The General Staff of the Armed Forces (GS; Shtabi i Përgjithshëm i Forcave të Armatosura), is the highest military structure of the Albanian Armed Forces. It was established as a joint strategic staff and functions according to NATO standards. The incumbent Chief of the General Staff is Lieutenant General Arben Kingji.

== History ==
The position was formed on 4 May 1913 under the auspices of the Provisional Government of Albania. In January 1920, after the establishment of the government in the Lushnjë Congress, the staff structure was restored and was headed by Lieutenant Colonel Ali Shefqet Shkupi. On 7 April 1939, as a result of the Italian invasion of Albania, the Albanian Armed Forces General Staff ceased to exist. In July 1943, the Partisan General Staff of the Albanian National Liberation Army was formed in Elbasan County. Although it did not have the traditional structure of a regular army headquarters, it had its own originality and organizational features, consisting of experienced military and non-military commanders.
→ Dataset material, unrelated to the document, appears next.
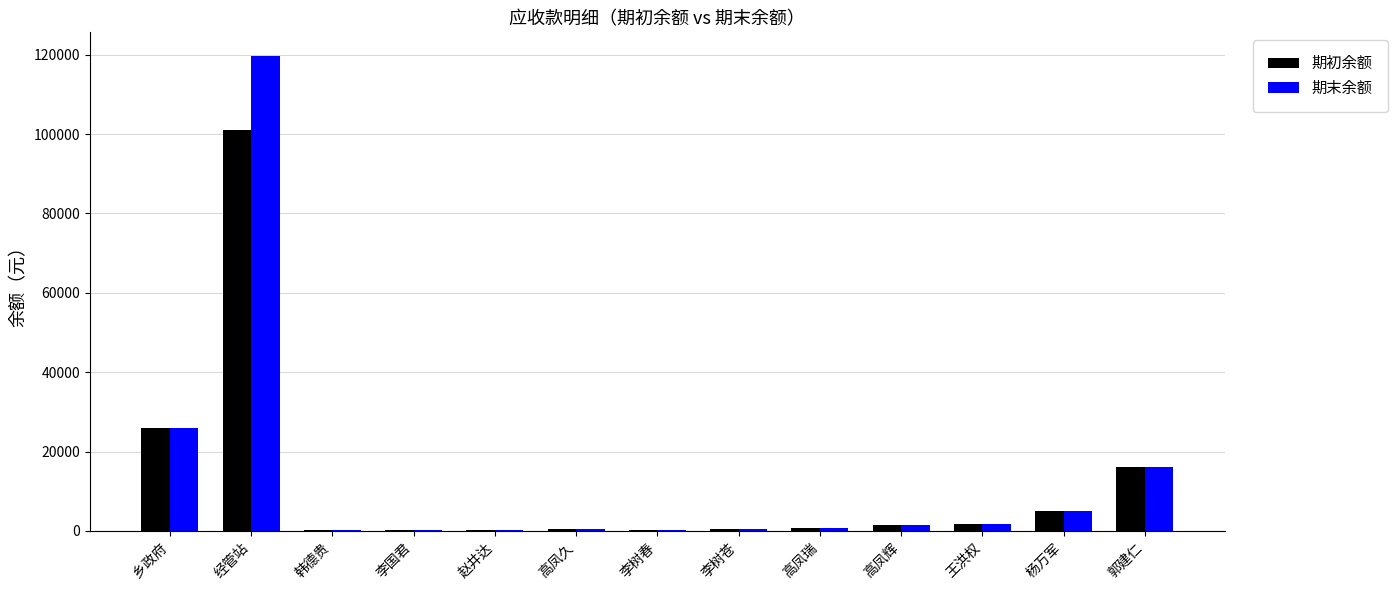

What is the total value across all series at 经管站?

220777.0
The organization of the General Staff of the Albanian People's Army (Shtabi i Përgjithshëm i Ushtrisë Popullore) began on 1 July 1945, after the Ministry of War and National Defense was established. The General Staff was subordinate to the Supreme Commander-in-Chief, whose powers were held by the First Secretary of the Party of Labour of Albania. Since 1 October 1946, some sections were abolished while new sections and departments were created. In 1956, the General Staff was transformed into an institution of uniformity, significantly enhancing the command and staff command capabilities of all ranks and the level of training and combat readiness of the troops. During the 1966 reorganization of the UPS, the General Staff was reorganized as a body that coordinates the activity of the ministry apparatus. The 1966 structure would not change until the 1980s. the powers of Commander-in-chief were held by the First Secretary of the Party of Labour of Albania. In 1974, due to the reorganization of the UPS, the General Staff had no substantial changes in the structure and tasks it performed.

== Mission ==
The development, management and coordination within its land, sea and air components of a joint military force. They are able to fulfill the constitutional mission of safeguarding the independence, sovereignty and territorial integrity of the country, supporting and protecting the civilians in time of peace, crisis and war, contributing for the peace and security in the region and beyond, and supporting or engaging in the process of Euro-Atlantic integration and cooperation and other regional initiatives in the field of security.